ENTRIES PROVIDED:
_ _ _

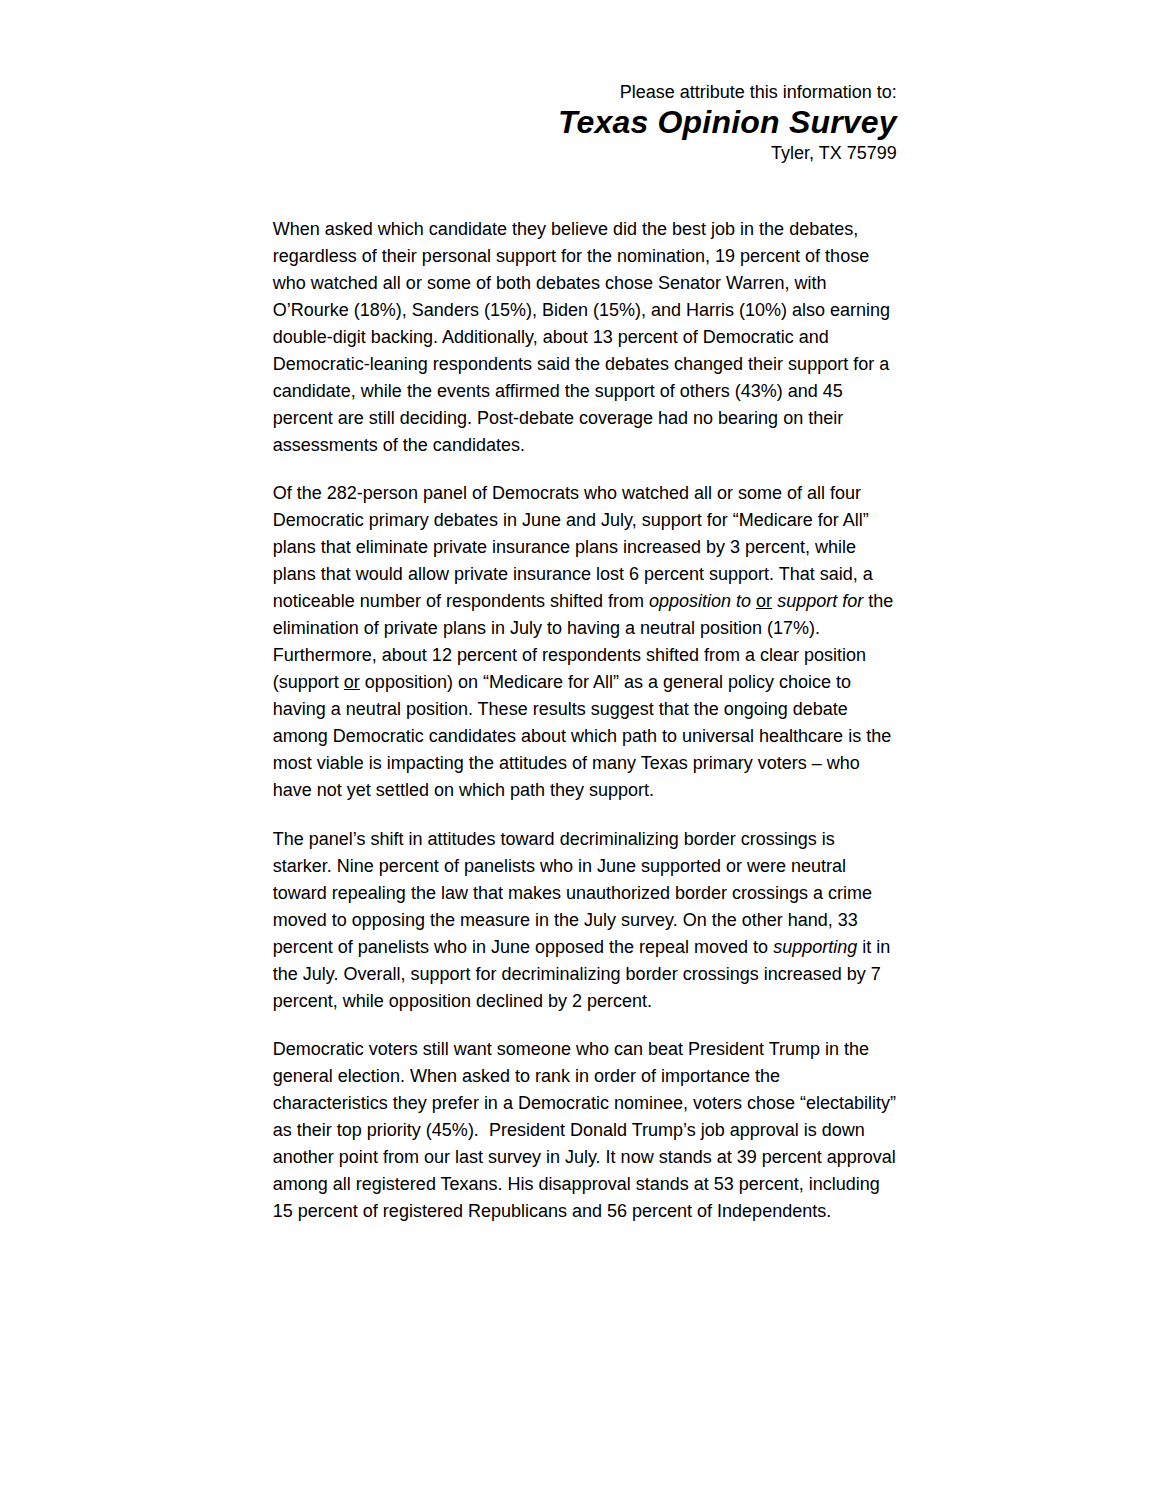Please attribute this information to:
Texas Opinion Survey
Tyler, TX 75799
When asked which candidate they believe did the best job in the debates, regardless of their personal support for the nomination, 19 percent of those who watched all or some of both debates chose Senator Warren, with O’Rourke (18%), Sanders (15%), Biden (15%), and Harris (10%) also earning double-digit backing. Additionally, about 13 percent of Democratic and Democratic-leaning respondents said the debates changed their support for a candidate, while the events affirmed the support of others (43%) and 45 percent are still deciding. Post-debate coverage had no bearing on their assessments of the candidates.
Of the 282-person panel of Democrats who watched all or some of all four Democratic primary debates in June and July, support for “Medicare for All” plans that eliminate private insurance plans increased by 3 percent, while plans that would allow private insurance lost 6 percent support. That said, a noticeable number of respondents shifted from opposition to or support for the elimination of private plans in July to having a neutral position (17%). Furthermore, about 12 percent of respondents shifted from a clear position (support or opposition) on “Medicare for All” as a general policy choice to having a neutral position. These results suggest that the ongoing debate among Democratic candidates about which path to universal healthcare is the most viable is impacting the attitudes of many Texas primary voters – who have not yet settled on which path they support.
The panel’s shift in attitudes toward decriminalizing border crossings is starker. Nine percent of panelists who in June supported or were neutral toward repealing the law that makes unauthorized border crossings a crime moved to opposing the measure in the July survey. On the other hand, 33 percent of panelists who in June opposed the repeal moved to supporting it in the July. Overall, support for decriminalizing border crossings increased by 7 percent, while opposition declined by 2 percent.
Democratic voters still want someone who can beat President Trump in the general election. When asked to rank in order of importance the characteristics they prefer in a Democratic nominee, voters chose “electability” as their top priority (45%). President Donald Trump’s job approval is down another point from our last survey in July. It now stands at 39 percent approval among all registered Texans. His disapproval stands at 53 percent, including 15 percent of registered Republicans and 56 percent of Independents.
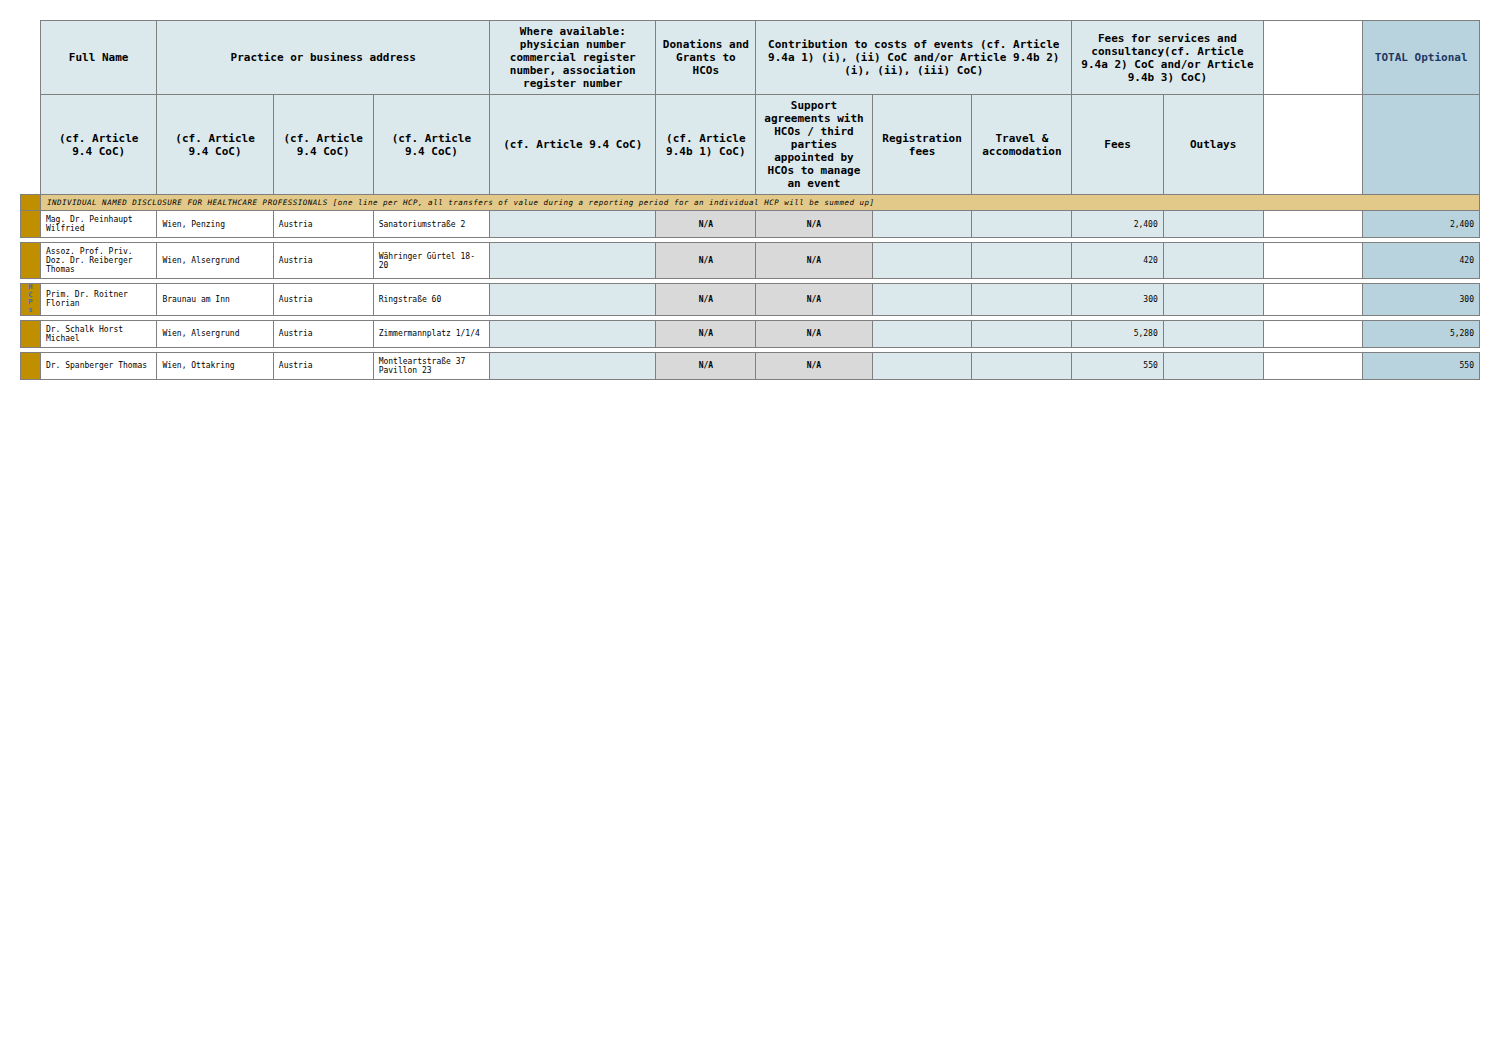| | Full Name | Practice or business address | Where available: physician number commercial register number, association register number | Donations and Grants to HCOs | Contribution to costs of events (cf. Article 9.4a 1) (i), (ii) CoC and/or Article 9.4b 2) (i), (ii), (iii) CoC) | Fees for services and consultancy(cf. Article 9.4a 2) CoC and/or Article 9.4b 3) CoC) | | TOTAL Optional |
| | (cf. Article 9.4 CoC) | (cf. Article 9.4 CoC) | (cf. Article 9.4 CoC) | (cf. Article 9.4 CoC) | (cf. Article 9.4 CoC) | (cf. Article 9.4b 1) CoC) | Support agreements with HCOs / third parties appointed by HCOs to manage an event | Registration fees | Travel & accomodation | Fees | Outlays | | |
| | INDIVIDUAL NAMED DISCLOSURE FOR HEALTHCARE PROFESSIONALS [one line per HCP, all transfers of value during a reporting period for an individual HCP will be summed up] |
| | Mag. Dr. Peinhaupt Wilfried | Wien, Penzing | Austria | Sanatoriumstraße 2 | | N/A | N/A | | | 2,400 | | | 2,400 |
| | Assoz. Prof. Priv. Doz. Dr. Reiberger Thomas | Wien, Alsergrund | Austria | Währinger Gürtel 18-20 | | N/A | N/A | | | 420 | | | 420 |
| H C P s | Prim. Dr. Roitner Florian | Braunau am Inn | Austria | Ringstraße 60 | | N/A | N/A | | | 300 | | | 300 |
| | Dr. Schalk Horst Michael | Wien, Alsergrund | Austria | Zimmermannplatz 1/1/4 | | N/A | N/A | | | 5,280 | | | 5,280 |
| | Dr. Spanberger Thomas | Wien, Ottakring | Austria | Montleartstraße 37 Pavillon 23 | | N/A | N/A | | | 550 | | | 550 |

_ _ _

EXERCISE REQUIREMENTS:
All that should be returned is the run of lines from the start of the entries above to the line bearing "When asked which", each exact, with pictures omitted.

ANSWER:
Please attribute this information to:
Texas Opinion Survey
Tyler, TX 75799
When asked which candidate they believe did the best job in the debates, regardless of their personal support for the nomination, 19 percent of those who watched all or some of both debates chose Senator Warren, with O’Rourke (18%), Sanders (15%), Biden (15%), and Harris (10%) also earning double-digit backing. Additionally, about 13 percent of Democratic and Democratic-leaning respondents said the debates changed their support for a candidate, while the events affirmed the support of others (43%) and 45 percent are still deciding. Post-debate coverage had no bearing on their assessments of the candidates.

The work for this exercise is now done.